Today, Cal Biz Lit presents a guest post from Adams | Nye partner Barbara Adams. Barbara discusses a new case allowing apportionment of fault to the U.S. Navy, even in situations where the Navy can't be sued.
In California, since the passage of Proposition 51 (Civil Code §§ 1431 and following) in 1986, defendants in personal injury cases have been liable for non-economic damages only according to their share of “fault” as found by the jury at trial. It is, of course, to the advantage of the defense to have as many entities as possible on the verdict form to whom the jury can attribute “fault” for the plaintiff’s injuries. In 1992, the California Supreme court held that even if employers could not be used, they were entities to whom a share of “fault” could be attributed (DaFonte v. Up-Right, Inc. (1992) 2 Cal.4th 593.) In 2003, a California Appellate Court held that, even if the plaintiff cannot recover damages from the Navy, the Navy is an entity to whom the jury can allocate “fault” (Taylor v.

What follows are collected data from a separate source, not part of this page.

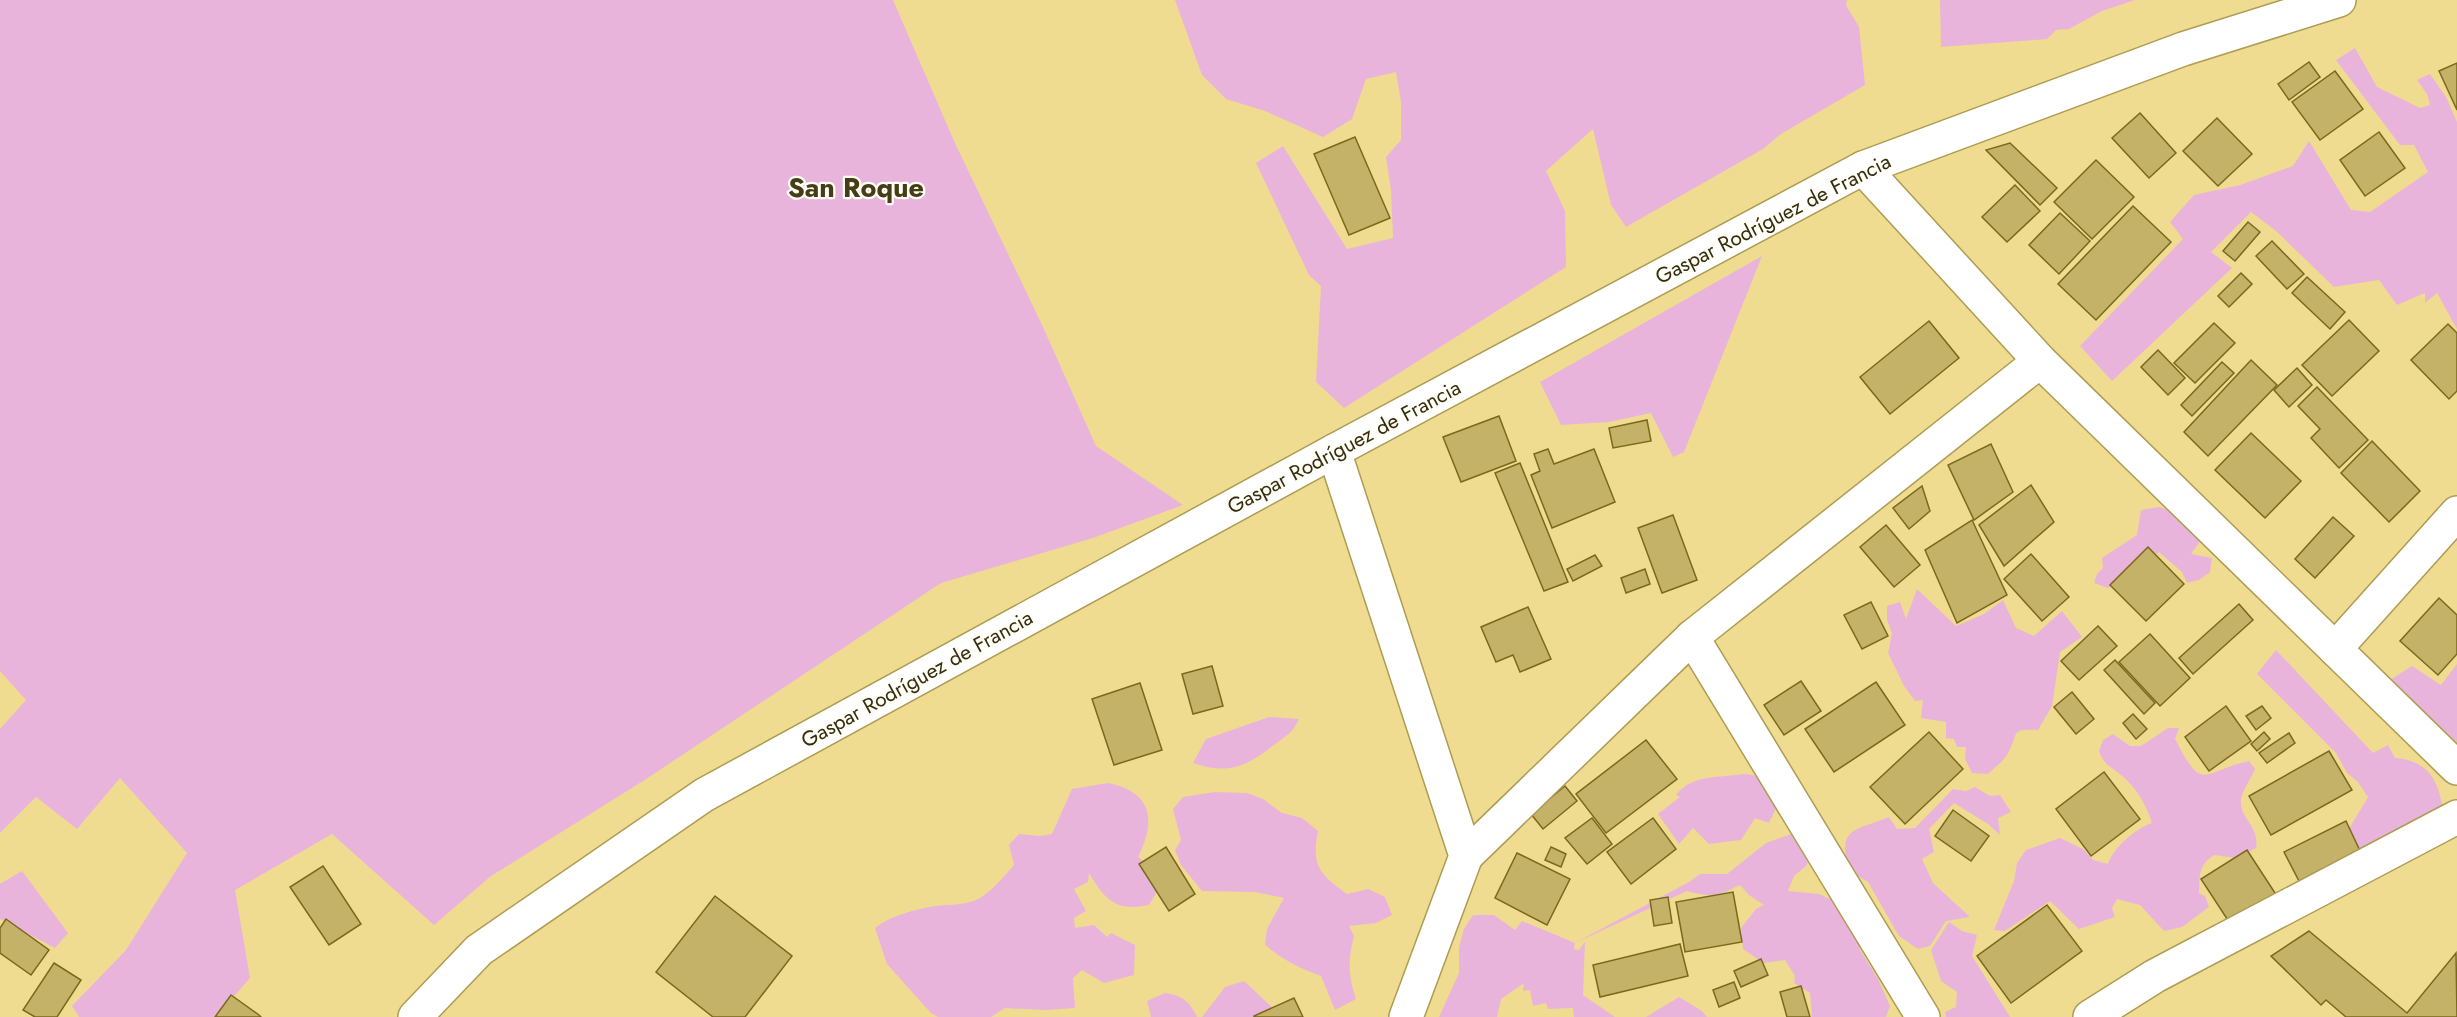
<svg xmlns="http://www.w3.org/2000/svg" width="2457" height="1017" font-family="Jost,sans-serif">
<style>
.green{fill:#e9b4db}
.building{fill:#c5b269;stroke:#7a691b;stroke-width:1.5}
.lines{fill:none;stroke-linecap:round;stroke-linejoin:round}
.street-casing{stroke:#ae9c53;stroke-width:36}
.street{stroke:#fff;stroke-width:33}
.labels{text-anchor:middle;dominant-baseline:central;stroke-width:4.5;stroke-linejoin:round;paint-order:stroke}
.street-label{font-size:21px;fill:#352d0e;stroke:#fefdf6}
.district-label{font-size:27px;font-weight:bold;fill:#463d16;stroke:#fefdf6}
</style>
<rect width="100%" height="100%" fill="#efdc91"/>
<!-- green -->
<g class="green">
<polygon points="0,0 893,0 954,141 1043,327 1096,446 1183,505 1093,538 941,583 643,781 491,876 434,925 332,834 235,890 250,978 216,1017 79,1017 72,1006 126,950 187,853 120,778 77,829 36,797 0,833 0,729 26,700 0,671"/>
<polygon points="1175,0 1847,0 1846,5 1859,27 1865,85 1781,134 1763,149 1626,227 1611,205 1593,129 1546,171 1565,211 1566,267 1344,408 1316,382 1321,286 1309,275 1256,163 1283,146 1347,249 1393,238 1391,190 1386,157 1401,140 1401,102 1396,72 1366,79 1352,119 1323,137 1265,111 1226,99 1202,75"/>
<polygon points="1940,0 2135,0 2102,11 2069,29 2056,30 2047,39 1941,47"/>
<polygon points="2355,48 2377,87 2420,108 2430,105 2427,94 2417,80 2430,74 2446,97 2457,122 2457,329 2437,293 2425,303 2425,293 2397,305 2379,280 2334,287 2276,231 2251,212 2211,252 2232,268 2112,381 2080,346 2183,239 2170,222 2194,195 2240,185 2293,166 2309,141 2351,210 2370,212 2428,172 2414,145 2400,145 2336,60"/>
<polygon points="1762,256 1684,452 1673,457 1651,413 1609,422 1561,425 1540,382"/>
<polygon points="2159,507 2172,511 2176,520 2186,523 2201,540 2191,554 2212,558 2210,572 2199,580 2187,583 2182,572 2159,552 2120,582 2108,588 2094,583 2097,574 2103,568 2102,558 2137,535 2141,510"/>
<path d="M1917,589L1956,626L1984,614L2003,600L2016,628L2034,636L2062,611L2082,637L2060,652L2052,706L2038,730C2009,728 2019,734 2008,753C2004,761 1994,768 1988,774L1972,773L1965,759L1966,747H1957L1954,739L1946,738V722L1921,718L1923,700L1915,701L1904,686L1888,653L1892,633L1887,620V606L1900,602L1906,619Z"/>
<path d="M2276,650L2373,753L2388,745L2395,758C2432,761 2440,785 2444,817L2355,853L2338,838L2350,827L2368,797L2358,782L2347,773L2336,753L2257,674Z"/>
<polygon points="2457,664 2457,742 2390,680 2412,666 2441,685"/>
<path d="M1269,717L1299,719C1292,734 1287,735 1274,745C1246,767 1228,775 1193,763L1206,739Z"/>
<path d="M2168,728H2179L2175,739C2204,794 2200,772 2249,761L2255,769C2251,779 2242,790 2241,800C2239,818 2260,826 2256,848L2236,858L2214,855C2198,866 2200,875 2199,893L2205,896L2209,907L2182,927L2164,931L2140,905L2117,899L2112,908L2115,917L2079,929L2050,901L2005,931L1994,930L2014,881L2017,863L2026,850L2060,838L2083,849L2093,860L2108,864C2113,848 2136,828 2152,823C2146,804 2136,787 2121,775C2110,766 2103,764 2099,751L2103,740L2113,734L2130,746H2141Z"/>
<path d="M1743,774L1762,776L1777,806L1769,823L1755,818L1741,840L1709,844L1693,828L1679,844L1658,814L1680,797L1676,795C1692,774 1719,778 1743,774Z"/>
<path d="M1108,783C1153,792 1156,821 1138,857L1165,878L1149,905C1116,912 1105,900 1089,873L1088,882L1074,889L1086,911L1074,918L1075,928L1094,925L1107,937L1111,933L1135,945L1134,975L1104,983L1082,970L1073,978L1075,1008L1046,1010L1005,1008L991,1017H938L931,1013L887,964L875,928C891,915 914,910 935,906C950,904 966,906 980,898C993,890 1004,876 1014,865L1009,845L1019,834L1040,836L1052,834L1072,789Z"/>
<path d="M1975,787L1990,796L2000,795L2011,812L1998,818L2000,835L1988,824L1954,803L1929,829L1934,852L1922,859L1933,883L1970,917L1946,921L1930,946L1918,949L1899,936L1868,882L1850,871C1836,827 1855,831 1889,817L1897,829L1915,828L1953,789L1966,791Z"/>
<path d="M1215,792L1247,793L1263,799L1282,813L1302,818L1318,831C1311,867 1320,874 1347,894L1368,889L1385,897L1392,915L1376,923L1349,926L1354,936C1348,959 1348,976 1356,999L1335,1010L1321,976C1299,968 1283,960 1265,945L1267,929L1284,898L1255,892L1202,891L1181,865L1175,850L1181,840L1173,809L1183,797Z"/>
<path d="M1800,831L1809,851L1807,865L1794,876L1788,891L1819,894L1837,902L1857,933L1860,950L1878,979L1890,1006L1886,1017H1812L1810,993L1794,983L1795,976L1785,960L1763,963L1743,949L1741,928L1756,909L1764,905L1749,895L1740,885C1718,896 1711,898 1687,891L1575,943L1574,949L1579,950L1585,942L1583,995L1615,1017H1574L1573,1008L1548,1009L1546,1003L1533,1006L1530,990L1523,991L1524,983L1501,999L1497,1017H1439L1459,973V947L1464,929L1473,915H1494L1515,930L1522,921L1575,943L1689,882L1700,874H1727L1766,843Z"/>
<polygon points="22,871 68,933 55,948 0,919 0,884"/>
<polygon points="1949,922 1962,931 1977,935 1972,956 2010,1017 1946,1017 1945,1012 1956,1007 1957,992 1941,981 1931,950"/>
<polygon points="1244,981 1275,1010 1277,1017 1202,1017 1225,987"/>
<path d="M1165,993C1182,995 1190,1002 1197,1017H1151L1147,1001Z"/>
<polygon points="1679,997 1702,1011 1707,1017 1646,1017"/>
</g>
<!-- building -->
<g class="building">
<polygon points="2309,62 2320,77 2289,100 2278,84"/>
<polygon points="2457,63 2457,110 2439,71"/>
<polygon points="2335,71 2363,109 2320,140 2292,102"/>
<polygon points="2140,113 2176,153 2149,178 2112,138"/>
<polygon points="2217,118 2252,154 2218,186 2183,151"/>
<polygon points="2379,132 2405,168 2365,196 2340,160"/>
<polygon points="1355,137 1390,218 1349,235 1314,154"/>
<polygon points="2010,143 2057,188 2040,205 1986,150"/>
<polygon points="2096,160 2134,197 2092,239 2054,202"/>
<polygon points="2015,185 2040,211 2007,242 1982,217"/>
<polygon points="2133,206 2171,242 2096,320 2058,284"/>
<polygon points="2060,213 2090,241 2059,274 2029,245"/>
<polygon points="2248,222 2260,232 2235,261 2223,251"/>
<polygon points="2272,241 2304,274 2287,289 2256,256"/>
<polygon points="2241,273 2252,284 2229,307 2218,296"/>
<polygon points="2307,277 2345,312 2330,329 2292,293"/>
<polygon points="2349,320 2379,351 2332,396 2302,365"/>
<polygon points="1929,321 1959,358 1890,414 1860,377"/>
<polygon points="2214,323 2235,343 2195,383 2174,363"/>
<polygon points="2448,324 2457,333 2457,391 2449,399 2411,360"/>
<polygon points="2158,350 2185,378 2168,395 2141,367"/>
<polygon points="2251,360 2277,385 2208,456 2184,432"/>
<polygon points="2222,362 2234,373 2192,416 2181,405"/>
<polygon points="2297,368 2312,385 2289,407 2274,390"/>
<polygon points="2317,387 2368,440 2339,468 2311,438 2320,429 2298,406"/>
<polygon points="1499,416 1516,461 1461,482 1443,437"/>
<polygon points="1647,420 1651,441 1613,448 1609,428"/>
<polygon points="2251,433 2301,481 2265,518 2215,470"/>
<polygon points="2372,441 2420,491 2389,522 2341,473"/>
<polygon points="1991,444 2013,492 1974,520 1948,465"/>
<polygon points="1548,449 1554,464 1594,449 1615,502 1552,528 1531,475 1540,471 1534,454"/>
<polygon points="1520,463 1568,582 1544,591 1495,473"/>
<polygon points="2031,485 2054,522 2004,566 1979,525"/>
<polygon points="1922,486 1930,511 1909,529 1893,508"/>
<polygon points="1673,515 1697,580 1662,593 1638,528"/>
<polygon points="2333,517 2354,536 2315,578 2295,559"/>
<polygon points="1972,520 2007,595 1957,623 1925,550"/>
<polygon points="1886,525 1920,565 1894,587 1860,547"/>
<polygon points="2148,547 2184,584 2146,621 2110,585"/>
<polygon points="2031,554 2069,597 2042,621 2004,579"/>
<polygon points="1595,555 1602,566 1573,581 1567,569"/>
<polygon points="1645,569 1650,584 1626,593 1621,578"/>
<polygon points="2439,598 2457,615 2457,654 2438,675 2400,641"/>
<polygon points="1871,602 1888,636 1862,649 1844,615"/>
<polygon points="2239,604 2253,620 2193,674 2179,658"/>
<polygon points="1528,607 1551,659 1520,672 1513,655 1496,662 1481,627"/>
<polygon points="2098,626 2117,646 2079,680 2061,661"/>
<polygon points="2150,634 2190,678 2160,706 2119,662"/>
<polygon points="2115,660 2155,703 2144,714 2104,670"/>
<polygon points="1212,666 1223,706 1193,714 1182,674"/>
<polygon points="1801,681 1821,711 1784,735 1764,705"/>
<polygon points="1876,682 1905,725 1834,772 1805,729"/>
<polygon points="1140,683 1162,750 1114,765 1092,699"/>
<polygon points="2072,692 2094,719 2076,734 2054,707"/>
<polygon points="2226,706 2251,741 2209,771 2185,737"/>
<polygon points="2262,706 2271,718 2256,730 2246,716"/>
<polygon points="2133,714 2147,729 2136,739 2123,723"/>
<polygon points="1929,732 1963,769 1905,824 1870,787"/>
<polygon points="2264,732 2270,739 2257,751 2251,744"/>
<polygon points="2289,733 2295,743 2267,763 2259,753"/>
<polygon points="1646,740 1677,779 1606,833 1576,794"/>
<polygon points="2329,751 2352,790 2271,835 2249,796"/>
<polygon points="2104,772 2140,819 2091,856 2056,809"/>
<polygon points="1565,786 1577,801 1543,829 1531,814"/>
<polygon points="1953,810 1989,836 1971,861 1935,836"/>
<polygon points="1592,818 1612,844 1587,864 1565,838"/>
<polygon points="1653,818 1676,849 1631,884 1607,852"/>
<polygon points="2346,821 2361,853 2300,883 2284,852"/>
<polygon points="1166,847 1195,894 1169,911 1139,864"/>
<polygon points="1551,847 1566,854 1561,867 1545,860"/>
<polygon points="2247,850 2277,896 2231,925 2201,879"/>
<polygon points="1517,853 1570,879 1547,925 1495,898"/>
<polygon points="323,866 361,924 329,945 290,887"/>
<polygon points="1733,892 1742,942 1685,952 1676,902"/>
<polygon points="715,896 792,956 745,1017 713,1017 656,972"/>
<polygon points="1668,897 1672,923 1654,926 1650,900"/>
<polygon points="2047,905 2082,951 2011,1003 1977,956"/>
<polygon points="6,919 49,950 31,975 0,953 0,928"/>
<polygon points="2309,931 2407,1013 2456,953 2457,1017 2346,1017 2326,1000 2321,1005 2271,956"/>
<polygon points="1680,944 1688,976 1600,997 1593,965"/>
<polygon points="1761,959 1768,975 1741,987 1734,971"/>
<polygon points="54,963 81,980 57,1017 35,1017 23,1010"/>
<polygon points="1734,982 1740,998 1719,1007 1713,990"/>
<polygon points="1801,986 1810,1017 1787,1017 1780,992"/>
<polygon points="231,995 259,1015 261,1017 215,1017"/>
<polygon points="1294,998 1303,1017 1254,1017 1254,1016"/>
</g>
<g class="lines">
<defs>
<g id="street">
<polyline points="1863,168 2040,361 2457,768"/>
<polyline points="1334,451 1466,856 1406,1017"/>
<polyline points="1692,637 1923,1017"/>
<polyline points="2335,649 2457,513"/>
<polyline points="1466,856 1692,637 2040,361"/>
<polyline points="415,1017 479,950 704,795 1334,451 1863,168 2183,49 2339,0"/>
<polyline points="2090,1017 2155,976 2457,817"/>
</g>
</defs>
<!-- street casing -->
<use href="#street" class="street-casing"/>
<!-- street -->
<use href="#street" class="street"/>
</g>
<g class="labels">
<!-- street labels -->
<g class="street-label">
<text transform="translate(1773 219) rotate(-27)">Gaspar Rodríguez de Francia</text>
<text transform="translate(1344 447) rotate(-28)">Gaspar Rodríguez de Francia</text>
<text transform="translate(917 679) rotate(-29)">Gaspar Rodríguez de Francia</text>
</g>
<!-- district labels -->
<g class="district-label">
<text x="856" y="187">San Roque</text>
</g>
</g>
</svg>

John Crane, Inc. (2003) 113 Cal.App.4th 1063.)
In 2008, in a trial in Alameda County Superior Court, plaintiffs’ counsel managed to convince the trial judge that Taylor no longer applied, and after the defendant had offered lots of evidence of Navy fault, the Navy could not be on the verdict form at all.
The plaintiffs in
the most recent case were the wife and daughter of Ulysses Collins, who died of mesothelioma in 2005. He had worked as a welder at the Hunters Point Naval Shipyard from 1960 to 1973, and at Mare Island Naval Shipyard from 1976 to 1994 (from 1973 to 1976, he worked at an oil refinery.) At the close of evidence, plaintiffs’ counsel moved for a directed verdict as to the Navy, arguing that, pursuant to
Munoz v. City of Union City (2007) 148 Cal.App.4th 173, the Navy enjoyed sovereign immunity, without exception, and thus could not be listed on the verdict form. The trial Judge agreed. During deliberations, the jury asked why the Navy did not appear on the verdict form as an entity to whom they could allocate fault, and they were instructed that they could not apportion to the Navy as a matter of law. The jury found Plant Insulation 20% at fault, in a verdict that included $1.8 million in non-economic damages (that’s $360,000 in liability, with no ability for set off), and $1,038,000 in economic damages (I would tell you what the set-off was, but the wording of the decision makes no sense whatsoever.)
Appeal followed, resulting in last week's decision in
Collins v. Plant Insulation Co. (June 3, 2010) ___Cal.App.4th___ Case (California Court of Appeal No. A124268), overturning the trial court’s decision. As the Collins Court explained, the difference between the holding in
Munoz and
Taylor is that the former case held that there was an absence of duty, and thus a true absence of fault, where in the latter instance, there was only a decision that the Navy cannot be sued in civilian court, not an abrogation of fault.
The clearest case on this issue, cited by the Collins court, is
Richards v. Owens Illinois (1997) 14 Cal.4th 985. There, a defendant in an asbestos case attempted to have non-party tobacco companies on the verdict form for fault allocation. The California Supreme Court held that fault could not be allocated to tobacco companies. At that time, California barred suits against tobacco companies (a ban that has since been lifted). The Supreme Court reasoned that the legislature had not just granted the tobacco companies immunity from suit; it had declared that the tobacco companies did not owe, and therefore could not breach, a duty to smokers. Thus, there was no “fault” to allocate.
The Court also distinguished
Munoz. In that police unreasonable use of force case, the jury allocated fault both to the police officer for unreasonable use of force, and to the City of Union City for vicarious liability. But the Court of Appeal held that, based provisions of the California Government Code designed to shield public entities from liability, the City owed no duty to the decedent, and therefore could not have any share of “fault.”
Plaintiff’s counsel in
Collins attempted to construct a "sovereign immunity" parallel between
Munoz and their case, arguing that since sovereign immunity means, “the king can do no wrong”, then the Navy, like tobacco companies and the City of Union City, had no potential duty, and thus no “fault.” But the Court held that the Navy can act "wrongfully" and still be immune. And that . British concepts of sovereign immunity don't, and never have, applied in the U.S..
In conclusion, if you hope to add an unusual party to the verdict form in your trial, an entity that cannot otherwise be sued for this injury, be ready to examine the basis of that immunity. Is it just immunity from suit, or complete lack of duty, and thus fault?